=== Data shown ===
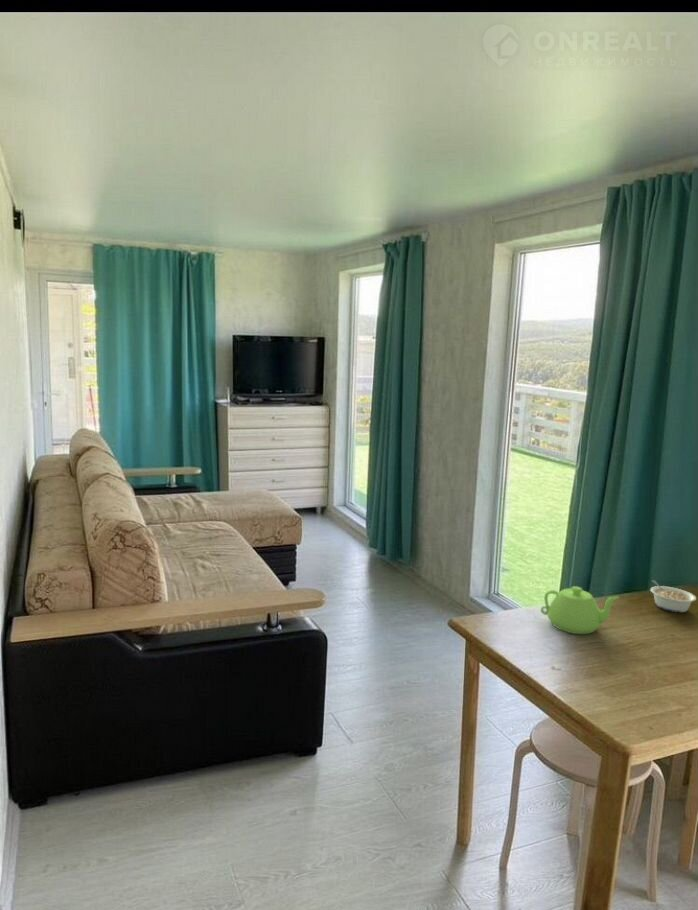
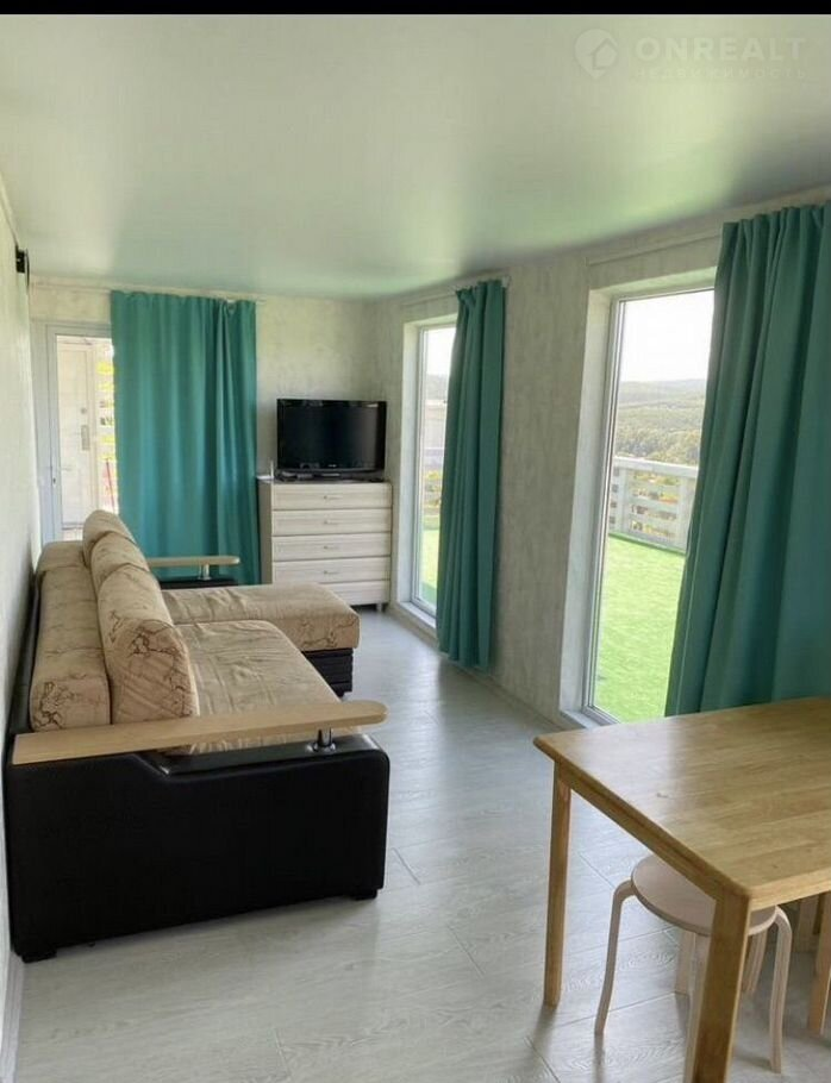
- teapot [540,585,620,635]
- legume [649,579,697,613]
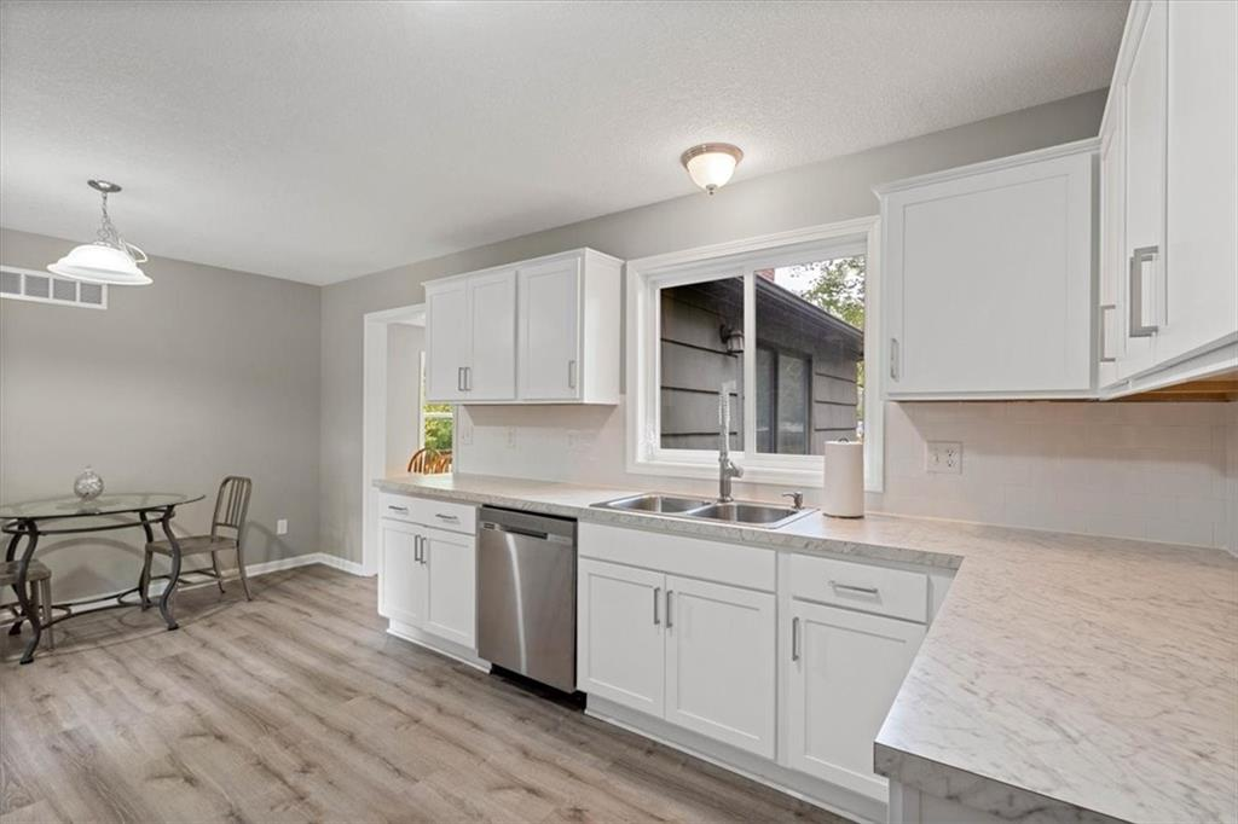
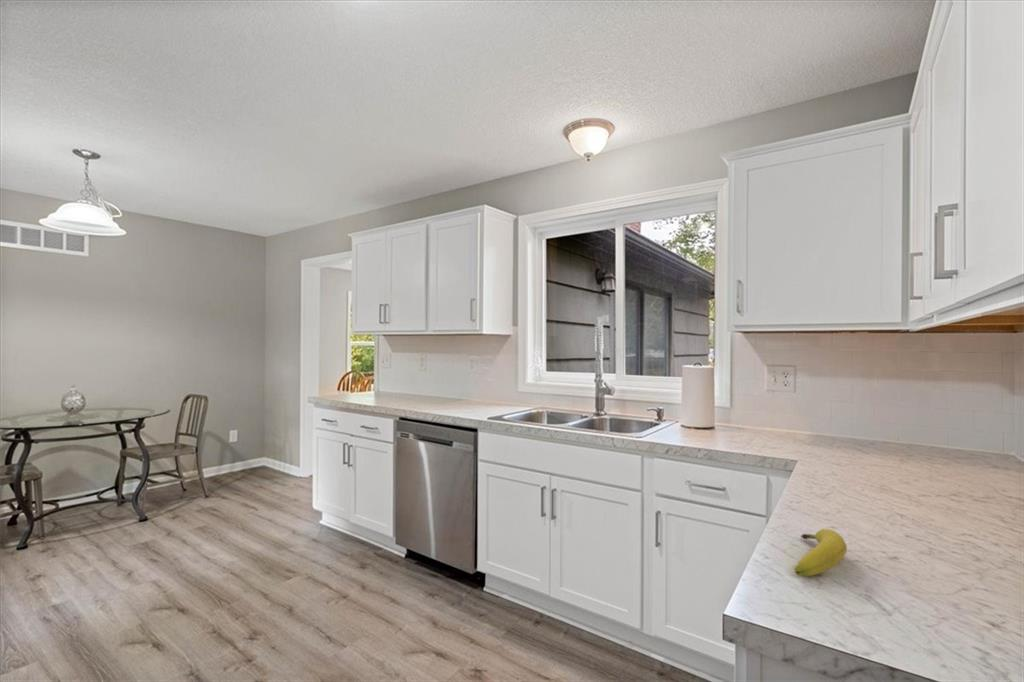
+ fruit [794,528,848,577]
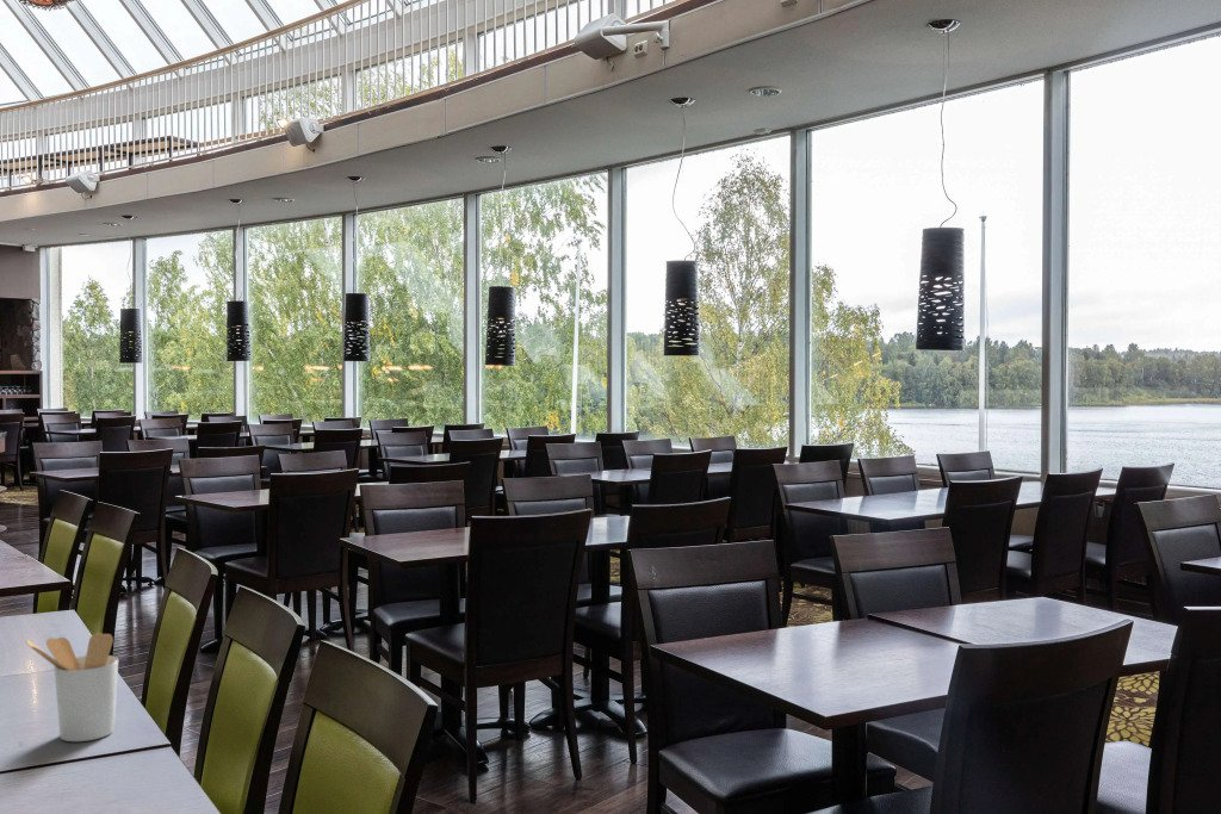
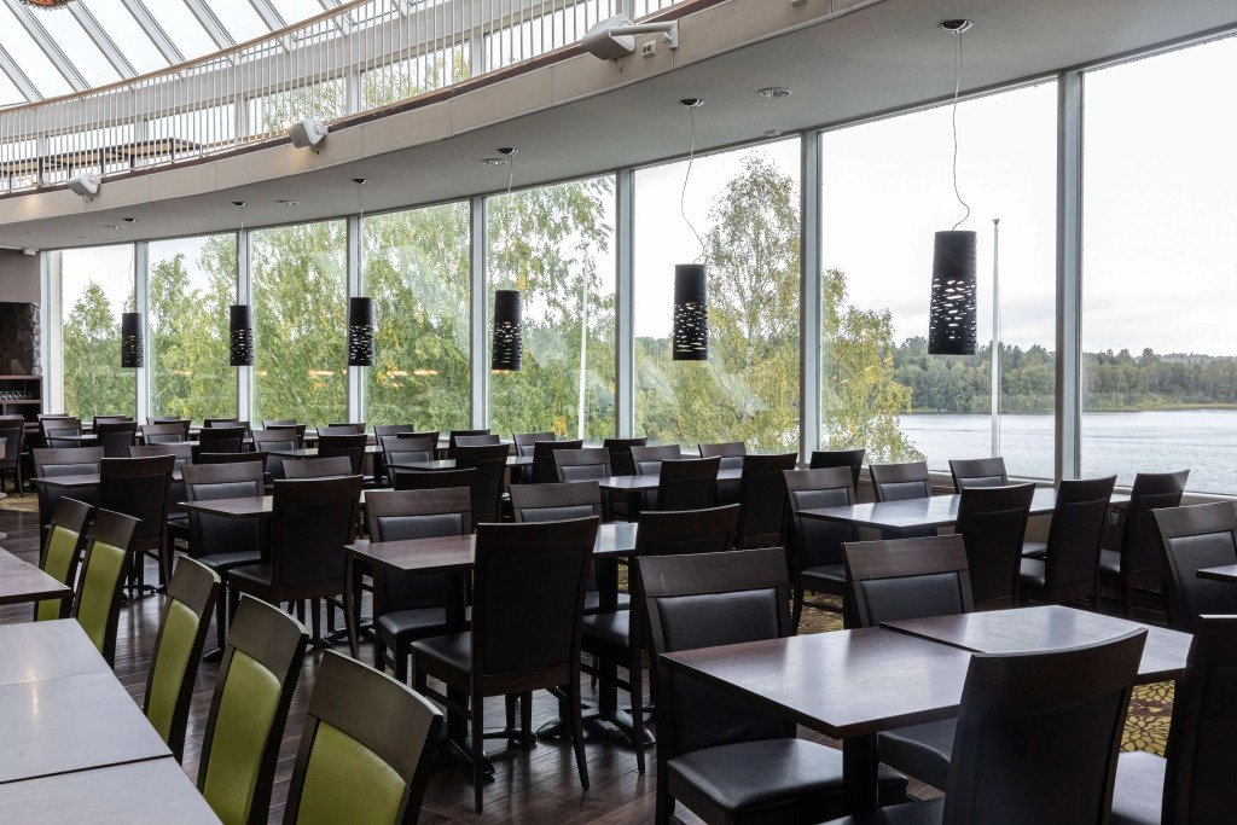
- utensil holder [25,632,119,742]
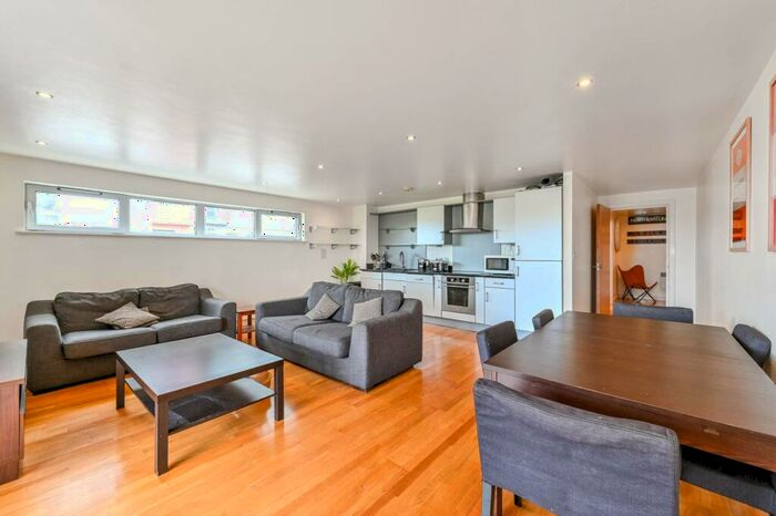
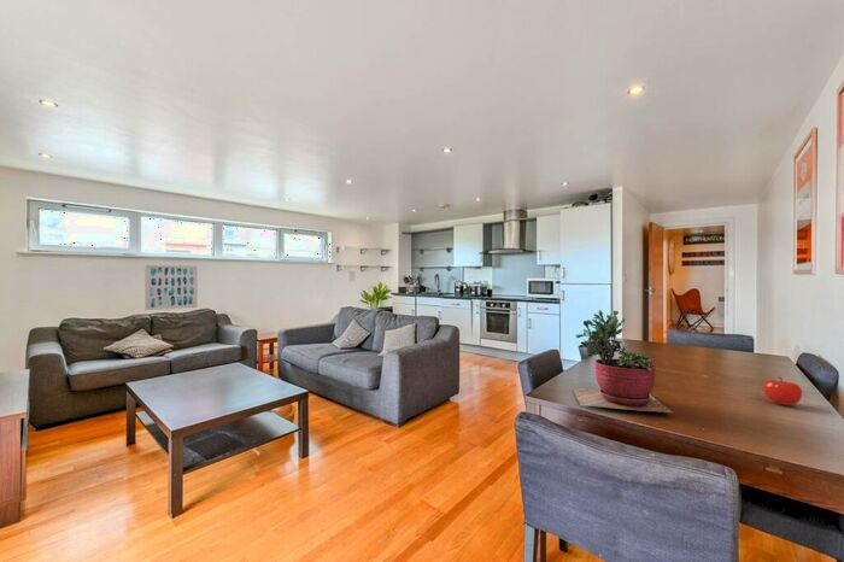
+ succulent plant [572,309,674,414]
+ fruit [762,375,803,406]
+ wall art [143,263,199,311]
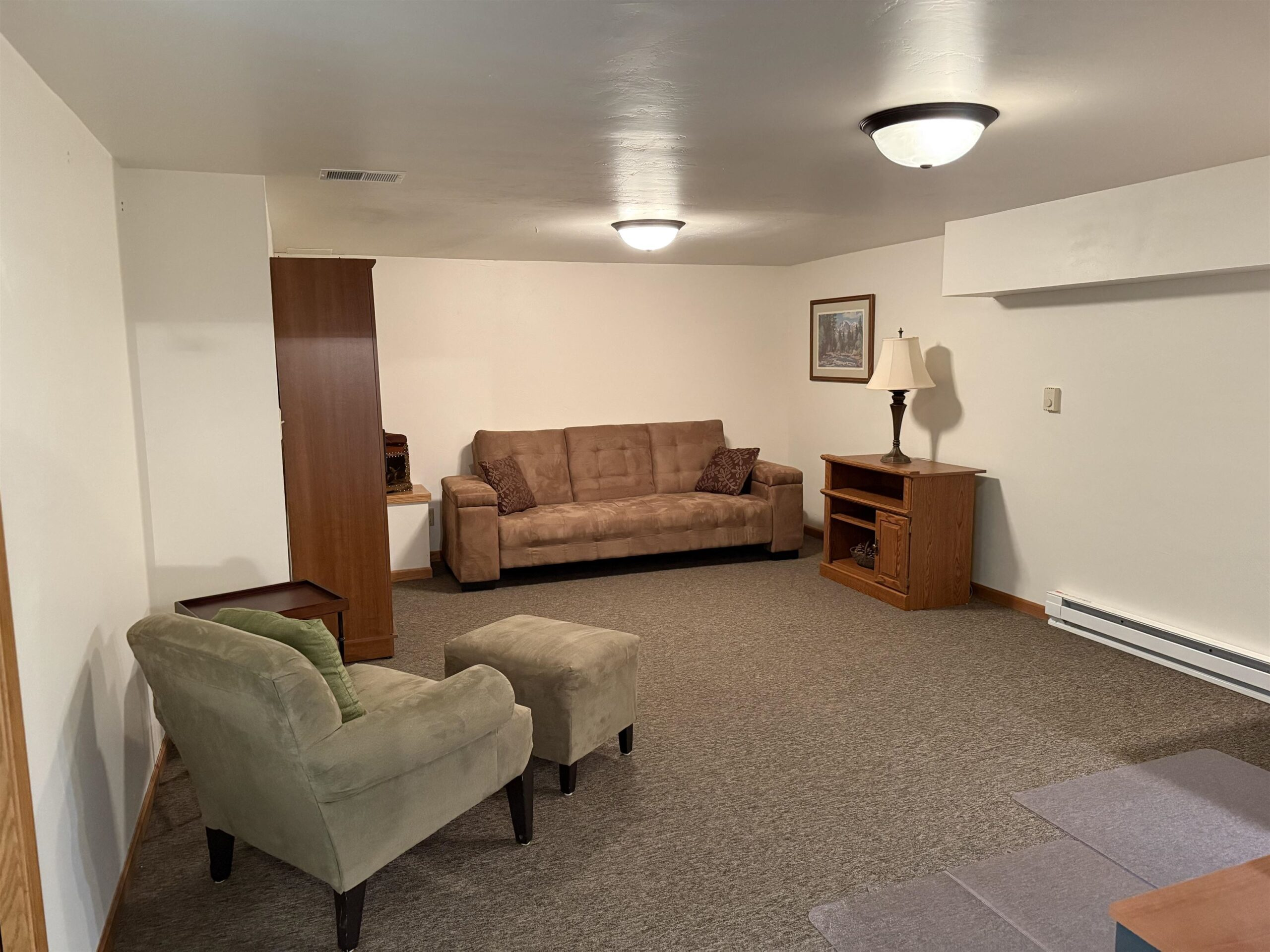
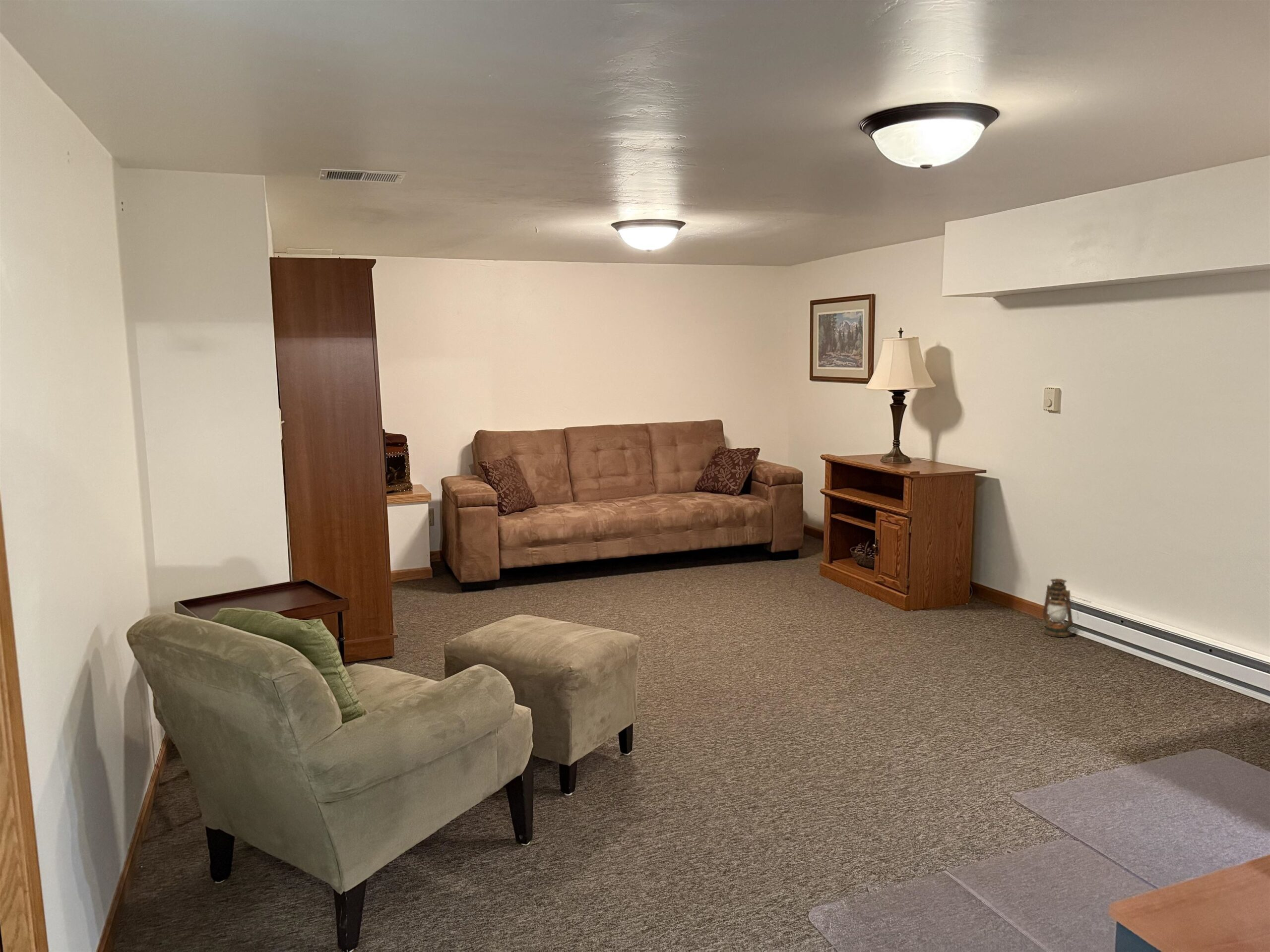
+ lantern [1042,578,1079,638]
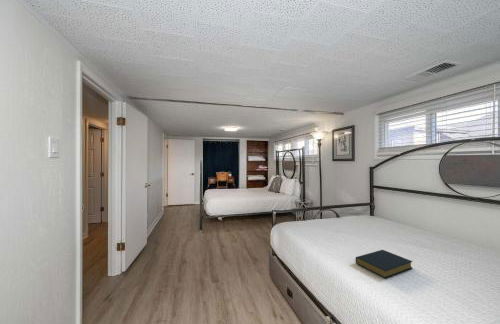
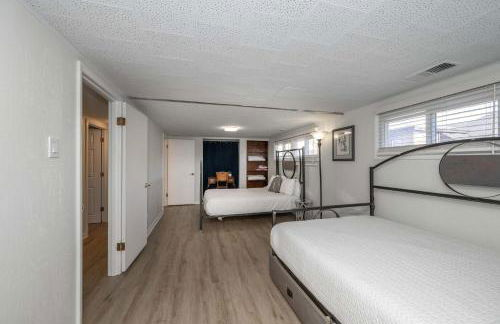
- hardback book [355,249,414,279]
===
Please write out exactly the lines from the one containing "wall art [143,263,199,311]" through the last line of the records above, and leave out any pictures.

+ wall art [143,263,199,311]
+ lantern [1042,578,1079,638]
- hardback book [355,249,414,279]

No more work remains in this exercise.